▶ _INSTRUCTIONS FOR THE TASK_: Carry on the passage about Obama's first term and the 2012 election, picking up right after its last sentence.

▶ _SELECTED PASSAGE_:
◆ ◆ ◆ ◆ ◆ ◆ ◆

Ultimately, for various reasons, Perry flailed and Romney (in all likelihood) imploded — discrediting both. Yet neither of those failings bear on whether Obama was in fact vulnerable, as had been previously assumed. Because his vulnerabilities were indeed profound. However, the opposition party is so mired in its own ideological self-destruction — a fixation on conspiracy theories, ultra-nationalism, religious zealotry, and so forth — that its presidential nominee has proven utterly unable to capitalize.
For one thing, the extent to which Obama squandered the massive political capital he’d garnered following the near-watershed 2008 election confounds even today. Democrats won decisively, on a wave of discontent with the existing political order. Obama/Biden swept everywhere from Indiana to North Carolina; soon after, the cover of Newsweek blared “We Are All Socialists Now,” and the Republican Party was deemed dead in the water. America seemed on a collective emotional high. Racial barriers broken, Bush and Cheney finally sent packing. Time to start anew.
And then. Rather than pursue any kind of systemic reform to prevent future crises, Obama further entrenched the underlying weaknesses of the banking system. Aside from a few token denunciations of CEOs for purchasing expensive bathroom fixtures on the taxpayer dime, he did almost nothing to channel populist anger over Wall Street malfeasance into actionable reform. Now, a month out from what was supposed to have been a “referendum” on his job performance, the country feels no better equipped to avert another Lehman-style calamity.
One of Obama’s first acts as president-elect was to stock his Economic Advisory board with such renowned experts as Larry Summers, who had a singular role in crafting policy during the Clinton Administration — policy generally thought to have set the stage for meltdown a decade later. Remember all that fuss back in September 2008? When the world financial system was about to collapse — or so claimed the “experts” — and our only option, allegedly, was unprecedented intervention by the federal government? When very smart people insisted on infusing billions upon untold billions right back into the pockets of their fellow “experts” — many of whom specialized in securitizing fraudulent mortgages during the boom years? (Both Obama and Romney supported TARP, lest we forget.)
Then there’s foreign policy. Good grief! Fatigued after almost a decade of endless war, countless Americans were searching for a viable electoral rebuke to the Bush-era strategy of invade first, ask questions later. And so Obama was propelled to victory over Hillary Clinton in the 2008 Democratic primary. As an early opponent of the Iraq war — though it’s true that he merely labeled it “dumb” — peacenik factions of the liberal base gravitated to him, rejecting the ever-hawkish Clinton. Joined by African Americans, younger voters, and some others, this confluence was enough for Obama to eek out a slim delegate victory.

◆ ◆ ◆ ◆ ◆ ◆ ◆

▶ _INFORMATION SUPPLIED_:
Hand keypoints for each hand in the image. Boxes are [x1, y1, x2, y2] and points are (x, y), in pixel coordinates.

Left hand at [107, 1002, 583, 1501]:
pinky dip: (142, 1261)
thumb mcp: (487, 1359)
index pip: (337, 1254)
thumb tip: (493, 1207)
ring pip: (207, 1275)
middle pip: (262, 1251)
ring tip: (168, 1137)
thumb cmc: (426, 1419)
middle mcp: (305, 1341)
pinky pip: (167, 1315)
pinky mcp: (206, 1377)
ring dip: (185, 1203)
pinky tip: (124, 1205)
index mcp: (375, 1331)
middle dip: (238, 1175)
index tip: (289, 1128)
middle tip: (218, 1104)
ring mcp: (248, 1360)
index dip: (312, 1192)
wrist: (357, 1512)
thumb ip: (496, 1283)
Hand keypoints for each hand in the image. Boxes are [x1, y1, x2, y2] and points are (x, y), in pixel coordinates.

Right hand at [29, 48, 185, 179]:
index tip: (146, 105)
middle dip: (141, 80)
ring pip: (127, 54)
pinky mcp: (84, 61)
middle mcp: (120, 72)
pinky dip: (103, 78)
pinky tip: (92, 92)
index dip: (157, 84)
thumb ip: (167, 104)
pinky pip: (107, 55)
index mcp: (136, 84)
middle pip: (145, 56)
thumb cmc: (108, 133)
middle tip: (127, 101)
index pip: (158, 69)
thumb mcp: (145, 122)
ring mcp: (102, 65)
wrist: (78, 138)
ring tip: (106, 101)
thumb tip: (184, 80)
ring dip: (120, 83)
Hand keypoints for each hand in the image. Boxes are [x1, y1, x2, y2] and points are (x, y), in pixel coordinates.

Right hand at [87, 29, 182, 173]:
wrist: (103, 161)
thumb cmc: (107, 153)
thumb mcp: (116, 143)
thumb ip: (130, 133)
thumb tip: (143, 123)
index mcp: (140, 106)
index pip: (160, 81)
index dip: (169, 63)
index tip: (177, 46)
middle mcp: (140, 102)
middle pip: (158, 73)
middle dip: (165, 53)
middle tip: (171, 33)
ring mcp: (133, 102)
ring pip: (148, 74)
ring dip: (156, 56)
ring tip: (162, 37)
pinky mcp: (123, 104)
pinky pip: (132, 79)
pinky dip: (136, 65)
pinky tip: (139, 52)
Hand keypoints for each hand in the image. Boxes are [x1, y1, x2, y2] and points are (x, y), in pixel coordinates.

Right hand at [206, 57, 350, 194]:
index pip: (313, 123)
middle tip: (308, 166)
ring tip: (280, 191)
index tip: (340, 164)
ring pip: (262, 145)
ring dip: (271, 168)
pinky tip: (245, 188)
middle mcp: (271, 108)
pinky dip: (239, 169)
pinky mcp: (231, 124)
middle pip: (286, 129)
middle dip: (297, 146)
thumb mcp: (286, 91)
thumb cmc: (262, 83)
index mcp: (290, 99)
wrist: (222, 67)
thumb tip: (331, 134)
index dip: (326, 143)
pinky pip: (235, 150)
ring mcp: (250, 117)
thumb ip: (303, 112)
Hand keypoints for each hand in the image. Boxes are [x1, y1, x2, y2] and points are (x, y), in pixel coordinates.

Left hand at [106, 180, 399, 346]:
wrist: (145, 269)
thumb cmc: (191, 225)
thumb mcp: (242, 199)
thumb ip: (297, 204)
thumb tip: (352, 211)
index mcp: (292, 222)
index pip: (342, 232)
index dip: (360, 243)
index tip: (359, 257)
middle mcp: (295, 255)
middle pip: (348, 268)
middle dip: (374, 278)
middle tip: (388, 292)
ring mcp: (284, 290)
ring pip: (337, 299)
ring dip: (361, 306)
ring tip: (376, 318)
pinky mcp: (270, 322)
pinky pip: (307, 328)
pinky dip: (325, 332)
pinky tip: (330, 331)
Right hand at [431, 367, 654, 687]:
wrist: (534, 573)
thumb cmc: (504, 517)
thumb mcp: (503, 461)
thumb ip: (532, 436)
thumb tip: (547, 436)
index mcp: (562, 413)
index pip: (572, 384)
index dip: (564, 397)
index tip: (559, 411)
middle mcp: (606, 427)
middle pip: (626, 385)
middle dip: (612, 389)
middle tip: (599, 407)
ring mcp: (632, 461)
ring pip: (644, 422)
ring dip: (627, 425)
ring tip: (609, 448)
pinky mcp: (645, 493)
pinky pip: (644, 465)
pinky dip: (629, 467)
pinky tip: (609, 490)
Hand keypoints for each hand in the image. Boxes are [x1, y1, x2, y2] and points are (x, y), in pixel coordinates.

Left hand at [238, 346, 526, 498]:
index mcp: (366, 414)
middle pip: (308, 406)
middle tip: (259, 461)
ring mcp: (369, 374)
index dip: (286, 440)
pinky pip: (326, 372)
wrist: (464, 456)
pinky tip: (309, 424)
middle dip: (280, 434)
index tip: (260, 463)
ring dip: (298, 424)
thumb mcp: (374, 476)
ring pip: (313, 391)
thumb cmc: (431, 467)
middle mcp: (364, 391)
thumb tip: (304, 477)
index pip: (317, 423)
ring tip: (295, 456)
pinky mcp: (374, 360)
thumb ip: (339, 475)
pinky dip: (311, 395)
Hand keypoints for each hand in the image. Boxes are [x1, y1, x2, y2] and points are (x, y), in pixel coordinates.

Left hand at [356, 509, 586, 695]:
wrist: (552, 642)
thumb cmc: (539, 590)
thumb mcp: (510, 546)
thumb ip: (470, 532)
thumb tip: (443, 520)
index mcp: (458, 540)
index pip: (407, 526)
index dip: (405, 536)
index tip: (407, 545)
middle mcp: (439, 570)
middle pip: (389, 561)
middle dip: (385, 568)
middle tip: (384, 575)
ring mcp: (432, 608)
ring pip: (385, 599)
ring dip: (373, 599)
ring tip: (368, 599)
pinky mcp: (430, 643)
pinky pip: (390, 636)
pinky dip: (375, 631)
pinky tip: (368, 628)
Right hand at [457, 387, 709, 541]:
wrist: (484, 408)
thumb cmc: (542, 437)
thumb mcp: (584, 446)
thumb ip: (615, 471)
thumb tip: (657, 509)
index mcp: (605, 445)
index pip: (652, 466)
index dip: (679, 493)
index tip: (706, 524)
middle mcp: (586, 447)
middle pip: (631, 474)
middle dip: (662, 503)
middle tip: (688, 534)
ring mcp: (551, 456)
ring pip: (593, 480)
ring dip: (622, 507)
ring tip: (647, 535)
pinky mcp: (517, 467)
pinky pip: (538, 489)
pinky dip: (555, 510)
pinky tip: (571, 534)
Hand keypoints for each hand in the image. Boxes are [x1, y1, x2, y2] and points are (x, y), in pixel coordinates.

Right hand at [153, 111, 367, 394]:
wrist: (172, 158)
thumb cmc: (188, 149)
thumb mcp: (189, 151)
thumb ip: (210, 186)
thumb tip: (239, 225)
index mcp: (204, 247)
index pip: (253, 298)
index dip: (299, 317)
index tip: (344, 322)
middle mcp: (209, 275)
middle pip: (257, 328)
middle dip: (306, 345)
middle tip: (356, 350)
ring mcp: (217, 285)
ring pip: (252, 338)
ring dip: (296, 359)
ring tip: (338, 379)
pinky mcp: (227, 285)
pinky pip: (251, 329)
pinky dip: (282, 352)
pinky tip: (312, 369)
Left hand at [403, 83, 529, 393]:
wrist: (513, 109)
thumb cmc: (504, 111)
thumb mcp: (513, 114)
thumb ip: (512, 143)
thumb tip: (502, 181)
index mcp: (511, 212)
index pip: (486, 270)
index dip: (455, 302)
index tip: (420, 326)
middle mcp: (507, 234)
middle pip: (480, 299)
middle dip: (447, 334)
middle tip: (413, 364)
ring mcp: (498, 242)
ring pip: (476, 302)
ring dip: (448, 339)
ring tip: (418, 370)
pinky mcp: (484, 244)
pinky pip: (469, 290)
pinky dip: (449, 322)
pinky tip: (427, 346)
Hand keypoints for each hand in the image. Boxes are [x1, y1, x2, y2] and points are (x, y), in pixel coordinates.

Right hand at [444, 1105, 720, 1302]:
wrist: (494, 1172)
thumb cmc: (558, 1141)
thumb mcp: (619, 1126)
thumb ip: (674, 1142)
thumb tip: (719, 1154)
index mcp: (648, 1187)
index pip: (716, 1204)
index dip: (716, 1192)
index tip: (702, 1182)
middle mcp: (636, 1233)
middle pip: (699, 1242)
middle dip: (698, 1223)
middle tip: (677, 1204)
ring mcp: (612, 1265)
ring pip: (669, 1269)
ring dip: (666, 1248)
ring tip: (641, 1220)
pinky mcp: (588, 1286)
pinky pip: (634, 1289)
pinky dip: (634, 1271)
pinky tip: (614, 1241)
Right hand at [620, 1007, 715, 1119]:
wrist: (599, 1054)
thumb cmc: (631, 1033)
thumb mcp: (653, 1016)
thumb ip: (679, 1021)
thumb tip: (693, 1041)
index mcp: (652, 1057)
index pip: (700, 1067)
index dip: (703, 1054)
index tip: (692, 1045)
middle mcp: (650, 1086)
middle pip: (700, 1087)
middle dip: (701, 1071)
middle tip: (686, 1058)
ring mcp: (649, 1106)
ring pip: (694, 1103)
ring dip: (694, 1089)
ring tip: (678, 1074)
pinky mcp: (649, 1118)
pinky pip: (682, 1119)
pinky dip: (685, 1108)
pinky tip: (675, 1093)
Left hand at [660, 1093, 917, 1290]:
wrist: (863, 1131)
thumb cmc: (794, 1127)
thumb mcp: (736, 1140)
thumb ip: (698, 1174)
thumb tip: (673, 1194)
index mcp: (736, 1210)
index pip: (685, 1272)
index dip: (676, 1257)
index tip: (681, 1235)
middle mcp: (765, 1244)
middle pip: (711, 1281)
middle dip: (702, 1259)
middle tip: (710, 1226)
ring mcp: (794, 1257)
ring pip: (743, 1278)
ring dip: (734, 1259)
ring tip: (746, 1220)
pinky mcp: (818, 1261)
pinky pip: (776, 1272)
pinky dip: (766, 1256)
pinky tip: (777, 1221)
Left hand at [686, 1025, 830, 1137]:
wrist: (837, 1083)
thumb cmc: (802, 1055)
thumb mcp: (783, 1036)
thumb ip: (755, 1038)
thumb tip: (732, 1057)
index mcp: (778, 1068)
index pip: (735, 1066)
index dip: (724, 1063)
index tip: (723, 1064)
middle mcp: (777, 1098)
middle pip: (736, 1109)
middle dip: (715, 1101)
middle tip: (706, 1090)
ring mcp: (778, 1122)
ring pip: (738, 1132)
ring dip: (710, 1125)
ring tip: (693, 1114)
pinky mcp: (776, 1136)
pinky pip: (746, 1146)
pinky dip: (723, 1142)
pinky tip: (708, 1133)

◆ ◆ ◆ ◆ ◆ ◆ ◆

▶ _OUTPUT FOR THIS TASK_:
But almost nothing about his first term in office suggests that Obama took seriously his core supporters’ yearning for less killing, destruction, or invasions of other sovereign nations. Instead, he dramatically expanded many of the most offending Bush-era programs, thereby sanctifying them with bipartisan consensus. He failed to close Guantanamo Bay as promised, unleashed a torrent of lethal (and not exactly “surgical,” as the Administration claims) drone strikes on innocent Pakistanis and Yemenis, authorized an attack on Libya in open defiance of Congress, and the list goes on.
Byron York documents the despair of Mitt Romney’s core supporters, who long that he be “bolder” and “more aggressive” in attacking Barack Obama. The headline of York’s Examiner piece suggests that the entire Republican Party is now in the process of “beg[ging]” Romney for a “tougher campaign.” During a rally in Toledo, Ohio on Tuesday, the candidate seemed willing to temporarily oblige:
“[The president has] a vision of government that is entirely foreign to anything this nation has ever known,” he announced. “That is not the America I know. That is not the America that built Ohio. That is not the America that we’re going to restore.” (Notice the subtle invocation of the infamous “Build That” trope.)
So, what are the features of this America which Romney apparently aspires to “restore”? Does he mean America as it existed under two terms of George W. Bush, wherein middle class incomes stagnated, wars of aggression were launched, backroom deals with megacorporations were routine, and conservative media offered nary a critical whimper? Or is Romney hoping to “restore” the America he knew as CEO of an elite private equity firm, wherein he oversaw billions of dollars sloshing around international markets via complex financial instruments? Is that the America not so “foreign” to ordinary citizens, the America for which he pines?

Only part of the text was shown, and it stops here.